SANTA FE.— Quienes caminaron estos días por la Cortada Falucho, en la peatonal San Martín, seguramente levantaron la vista. Sobre el cielo del paseo comercial comenzaron a aparecer decenas de sombrillas de colores suspendidas entre los edificios, una intervención urbana que ya despierta la curiosidad de vecinos y turistas y que inevitablemente remite a las calles de San Telmo, en Buenos Aires, o a otros corredores comerciales del mundo que apelan al color para renovar su identidad.

La propuesta, impulsada por la Municipalidad de Santa Fe , busca sumar un nuevo atractivo turístico y revitalizar uno de los sectores más transitados del microcentro. La instalación permanecerá de manera definitiva y forma parte de las acciones que el municipio desarrolla para preparar la ciudad de cara a los Juegos Suramericanos 2026 . “Estamos muy contentos por esta sorpresa que tiene la ciudad.

Desde la gestión del intendente Juan Pablo Poletti nos estamos preparando para los Juegos Suramericanos y queremos generar nuevos puntos de interés turístico. Este es uno de ellos", explicó la subsecretaria de Descentralización, Melina Papermans, que depende orgánicamente de la Secretaría General del municipio .

La funcionaria indicó que la iniciativa toma como referencia intervenciones urbanas que ya se realizaron en distintas ciudades del mundo. “Es una idea que inició en Portugal, inspirada en la película Mary Poppins, y que hoy llega a Santa Fe. El objetivo es darle color y vida a paseos al aire libre y generar espacios de los que la gente pueda apropiarse”, indicó.

Según explicó, se colocaron alrededor de 100 paraguas suspendidos y la intervención no será temporal. “Es una muestra permanente, no se va a mover. Queremos que cuando lleguen los visitantes encuentren una ciudad distinta, pero también que el propio santafesino pueda disfrutar de espacios renovados." La repercusión fue inmediata.

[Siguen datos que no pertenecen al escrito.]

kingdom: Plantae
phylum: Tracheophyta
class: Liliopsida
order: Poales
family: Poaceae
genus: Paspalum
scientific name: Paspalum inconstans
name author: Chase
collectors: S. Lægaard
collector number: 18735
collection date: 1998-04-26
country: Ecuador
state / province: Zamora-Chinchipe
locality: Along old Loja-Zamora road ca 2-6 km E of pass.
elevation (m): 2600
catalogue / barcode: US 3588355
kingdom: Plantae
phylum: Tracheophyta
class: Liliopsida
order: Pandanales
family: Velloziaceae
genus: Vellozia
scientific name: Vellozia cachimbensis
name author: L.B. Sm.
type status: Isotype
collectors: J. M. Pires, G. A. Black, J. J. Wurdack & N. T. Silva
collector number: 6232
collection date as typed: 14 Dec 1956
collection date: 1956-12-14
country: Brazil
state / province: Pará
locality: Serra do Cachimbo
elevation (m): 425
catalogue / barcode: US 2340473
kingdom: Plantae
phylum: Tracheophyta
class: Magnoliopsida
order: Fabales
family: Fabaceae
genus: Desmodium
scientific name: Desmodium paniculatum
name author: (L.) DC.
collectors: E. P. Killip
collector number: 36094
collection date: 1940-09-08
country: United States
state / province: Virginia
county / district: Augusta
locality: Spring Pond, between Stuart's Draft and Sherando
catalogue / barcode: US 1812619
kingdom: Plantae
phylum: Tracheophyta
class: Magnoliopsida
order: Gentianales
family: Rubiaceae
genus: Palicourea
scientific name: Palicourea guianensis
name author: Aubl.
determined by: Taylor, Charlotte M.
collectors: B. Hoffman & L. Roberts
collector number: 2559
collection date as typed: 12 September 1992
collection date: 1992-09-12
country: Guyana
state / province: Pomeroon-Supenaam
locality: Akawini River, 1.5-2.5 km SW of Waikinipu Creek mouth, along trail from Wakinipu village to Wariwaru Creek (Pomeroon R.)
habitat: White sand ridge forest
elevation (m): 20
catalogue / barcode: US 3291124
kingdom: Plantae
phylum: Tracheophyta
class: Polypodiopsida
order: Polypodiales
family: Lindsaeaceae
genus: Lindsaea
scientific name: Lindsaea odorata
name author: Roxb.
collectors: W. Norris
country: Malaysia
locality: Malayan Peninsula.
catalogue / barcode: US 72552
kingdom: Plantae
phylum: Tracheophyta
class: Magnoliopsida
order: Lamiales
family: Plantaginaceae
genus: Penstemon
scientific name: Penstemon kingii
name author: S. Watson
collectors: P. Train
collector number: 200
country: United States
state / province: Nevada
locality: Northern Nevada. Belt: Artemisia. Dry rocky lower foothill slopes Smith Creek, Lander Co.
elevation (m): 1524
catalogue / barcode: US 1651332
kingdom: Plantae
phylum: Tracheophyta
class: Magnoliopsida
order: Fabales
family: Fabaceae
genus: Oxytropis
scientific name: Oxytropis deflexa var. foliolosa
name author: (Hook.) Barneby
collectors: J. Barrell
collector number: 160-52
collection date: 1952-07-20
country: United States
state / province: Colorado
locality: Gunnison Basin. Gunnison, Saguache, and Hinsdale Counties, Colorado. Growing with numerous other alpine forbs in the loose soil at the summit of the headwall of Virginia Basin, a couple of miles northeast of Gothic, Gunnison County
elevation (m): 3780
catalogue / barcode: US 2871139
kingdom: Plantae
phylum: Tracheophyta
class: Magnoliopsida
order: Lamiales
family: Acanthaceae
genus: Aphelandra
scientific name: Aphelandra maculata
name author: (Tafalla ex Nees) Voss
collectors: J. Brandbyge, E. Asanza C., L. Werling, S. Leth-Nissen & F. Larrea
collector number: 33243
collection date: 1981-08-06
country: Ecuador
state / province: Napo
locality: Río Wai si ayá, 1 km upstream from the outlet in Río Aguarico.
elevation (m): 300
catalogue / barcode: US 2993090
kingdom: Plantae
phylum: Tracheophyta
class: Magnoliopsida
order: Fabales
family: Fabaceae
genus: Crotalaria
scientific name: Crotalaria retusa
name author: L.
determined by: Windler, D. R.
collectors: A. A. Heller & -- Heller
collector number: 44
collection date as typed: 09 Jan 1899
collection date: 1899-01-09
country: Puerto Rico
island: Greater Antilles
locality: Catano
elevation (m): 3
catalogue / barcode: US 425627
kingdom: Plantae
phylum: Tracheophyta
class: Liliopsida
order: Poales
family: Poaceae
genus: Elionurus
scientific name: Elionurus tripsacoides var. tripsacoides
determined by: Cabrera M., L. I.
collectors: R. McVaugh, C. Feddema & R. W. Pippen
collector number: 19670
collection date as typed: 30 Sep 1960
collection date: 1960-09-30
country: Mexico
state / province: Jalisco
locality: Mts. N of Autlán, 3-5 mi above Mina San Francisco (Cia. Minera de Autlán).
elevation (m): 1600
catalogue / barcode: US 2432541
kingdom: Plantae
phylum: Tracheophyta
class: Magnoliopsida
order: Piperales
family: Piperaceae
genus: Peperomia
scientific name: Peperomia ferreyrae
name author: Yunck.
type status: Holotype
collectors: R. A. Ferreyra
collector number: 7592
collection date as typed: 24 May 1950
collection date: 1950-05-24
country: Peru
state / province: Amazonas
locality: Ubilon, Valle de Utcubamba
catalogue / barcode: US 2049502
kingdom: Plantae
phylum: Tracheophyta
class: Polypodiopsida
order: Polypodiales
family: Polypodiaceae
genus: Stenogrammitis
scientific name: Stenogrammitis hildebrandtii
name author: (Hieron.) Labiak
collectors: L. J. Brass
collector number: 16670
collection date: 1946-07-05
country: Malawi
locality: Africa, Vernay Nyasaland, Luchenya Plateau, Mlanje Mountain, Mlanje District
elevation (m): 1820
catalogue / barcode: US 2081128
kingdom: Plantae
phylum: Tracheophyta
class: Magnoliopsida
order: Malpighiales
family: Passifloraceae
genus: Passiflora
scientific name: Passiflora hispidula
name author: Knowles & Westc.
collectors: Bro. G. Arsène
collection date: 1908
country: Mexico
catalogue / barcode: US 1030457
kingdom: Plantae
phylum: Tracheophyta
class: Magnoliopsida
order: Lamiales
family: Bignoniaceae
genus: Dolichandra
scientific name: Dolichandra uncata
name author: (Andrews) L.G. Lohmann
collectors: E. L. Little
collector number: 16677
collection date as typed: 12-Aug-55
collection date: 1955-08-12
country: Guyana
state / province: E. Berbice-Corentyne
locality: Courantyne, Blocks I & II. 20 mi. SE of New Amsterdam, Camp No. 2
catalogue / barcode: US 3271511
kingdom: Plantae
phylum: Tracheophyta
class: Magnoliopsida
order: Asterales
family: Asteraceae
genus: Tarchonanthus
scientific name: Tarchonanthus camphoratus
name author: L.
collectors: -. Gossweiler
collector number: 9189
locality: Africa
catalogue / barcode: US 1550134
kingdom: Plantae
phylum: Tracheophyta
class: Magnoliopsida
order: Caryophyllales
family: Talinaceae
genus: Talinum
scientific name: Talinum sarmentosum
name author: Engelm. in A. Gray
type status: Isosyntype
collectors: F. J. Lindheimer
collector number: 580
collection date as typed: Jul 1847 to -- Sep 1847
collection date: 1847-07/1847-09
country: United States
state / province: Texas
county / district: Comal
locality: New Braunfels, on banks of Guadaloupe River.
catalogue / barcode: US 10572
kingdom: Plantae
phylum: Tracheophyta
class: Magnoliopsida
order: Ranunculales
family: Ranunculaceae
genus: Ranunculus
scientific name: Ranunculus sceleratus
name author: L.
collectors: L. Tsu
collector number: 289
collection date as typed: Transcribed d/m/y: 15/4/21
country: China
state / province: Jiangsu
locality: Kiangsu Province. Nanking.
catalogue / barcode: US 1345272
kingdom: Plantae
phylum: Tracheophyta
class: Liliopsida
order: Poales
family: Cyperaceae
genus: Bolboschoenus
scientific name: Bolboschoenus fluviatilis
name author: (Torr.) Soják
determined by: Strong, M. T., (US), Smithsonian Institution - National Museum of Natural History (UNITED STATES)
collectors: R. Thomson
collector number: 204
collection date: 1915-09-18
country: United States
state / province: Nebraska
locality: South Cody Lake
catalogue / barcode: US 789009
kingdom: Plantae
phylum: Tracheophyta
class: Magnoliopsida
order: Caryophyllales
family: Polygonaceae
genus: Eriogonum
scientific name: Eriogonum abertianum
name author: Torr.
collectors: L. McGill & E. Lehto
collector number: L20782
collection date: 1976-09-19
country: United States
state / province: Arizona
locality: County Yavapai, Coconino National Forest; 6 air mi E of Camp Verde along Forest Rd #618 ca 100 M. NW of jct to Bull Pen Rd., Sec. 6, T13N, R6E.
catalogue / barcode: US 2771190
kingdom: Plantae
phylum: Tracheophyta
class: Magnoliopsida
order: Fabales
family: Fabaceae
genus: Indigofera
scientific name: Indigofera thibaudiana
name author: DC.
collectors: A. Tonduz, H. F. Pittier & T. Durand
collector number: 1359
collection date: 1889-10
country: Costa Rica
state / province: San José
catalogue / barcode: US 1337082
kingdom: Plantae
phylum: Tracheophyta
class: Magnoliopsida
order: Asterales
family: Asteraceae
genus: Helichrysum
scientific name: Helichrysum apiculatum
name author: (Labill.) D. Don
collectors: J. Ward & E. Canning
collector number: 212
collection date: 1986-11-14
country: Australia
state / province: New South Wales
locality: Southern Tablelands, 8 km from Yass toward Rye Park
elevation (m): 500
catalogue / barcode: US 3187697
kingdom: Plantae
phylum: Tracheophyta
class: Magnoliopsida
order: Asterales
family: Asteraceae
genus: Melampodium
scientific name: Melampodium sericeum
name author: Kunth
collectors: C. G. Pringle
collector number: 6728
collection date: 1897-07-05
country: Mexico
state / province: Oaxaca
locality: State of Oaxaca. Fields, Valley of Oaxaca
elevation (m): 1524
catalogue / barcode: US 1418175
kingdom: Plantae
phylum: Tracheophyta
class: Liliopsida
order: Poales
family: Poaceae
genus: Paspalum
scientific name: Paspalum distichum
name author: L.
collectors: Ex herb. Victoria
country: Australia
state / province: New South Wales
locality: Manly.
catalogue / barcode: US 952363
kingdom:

Durante las primeras horas, vecinos y comerciantes comenzaron a detenerse para fotografiar el nuevo escenario, que ya se perfila como uno de los "puntos selfie" del centro santafesino. "Quedó muy lindo ” Desde la Asociación Amigos de Calle San Martín celebraron el resultado de una propuesta que venían imaginando desde hacía tiempo para darle una nueva identidad visual a la peatonal.

"Las sombrillas se colocaron el lunes y ya vemos que la gente pasa, mira para arriba y se saca fotos", contó Jorge Baremberg, integrante de la asociación. "Siempre tuvimos la idea de hacer alguna intervención.

En un momento pensamos en colocar lonas, después fueron apareciendo otras opciones y finalmente surgió la posibilidad de las sombrillas", explicó. "Quedó muy lindo.

Viste muchísimo la peatonal y genera otra imagen. Son apenas dos o tres metros intervenidos, pero cambian completamente la percepción del lugar”, expresó Baremberg.

La intención es extender este tipo de intervenciones a otros sectores del paseo comercial, quizá ir interviniento algunos metros por cuadras, desde Juan de Garay hasta Eva Perón, siempre respetando la circulación y la actividad de los locales. “La idea es estudiar cada cuadra para ver qué disponibilidad tenemos y no interferir con los frentes de los negocios. Nosotros asumiríamos todo lo que sea necesario para seguir embelleciendo la peatonal." Un paseo que sigue latiendo Para los comerciantes, estas acciones no son meramente estéticas.

Forman parte de una estrategia para mantener vigente un espacio que consideran uno de los patrimonios urbanos más importantes de Santa Fe. "Son intervenciones para seguir manteniendo el valor de una de las pocas peatonales que quedan en el país", remarcó.

Y comparó la realidad santafesina con otros centros comerciales tradicionales. "Hay peatonales muy grandes, como las de Rosario o Córdoba, que hoy tienen otros problemas.

La peatonal Lavalle, en Buenos Aires, prácticamente murió. Nosotros queremos que San Martín siga viva”, expresó.

Y consideró que los sábados recupera todo su potencial. “Los sábados explota. Es un paseo para la familia, para caminar, mirar vidrieras o tomar algo.

Un shopping es una caja cerrada igual en cualquier parte del mundo. En cambio, una peatonal tiene vida propia; es el latido de la ciudad.

Asimismo, viene gente durante congresos, recitales o eventos deportivos; el paseo comercial se convierte en una parada obligada para quienes llegan a la ciudad”, consideró.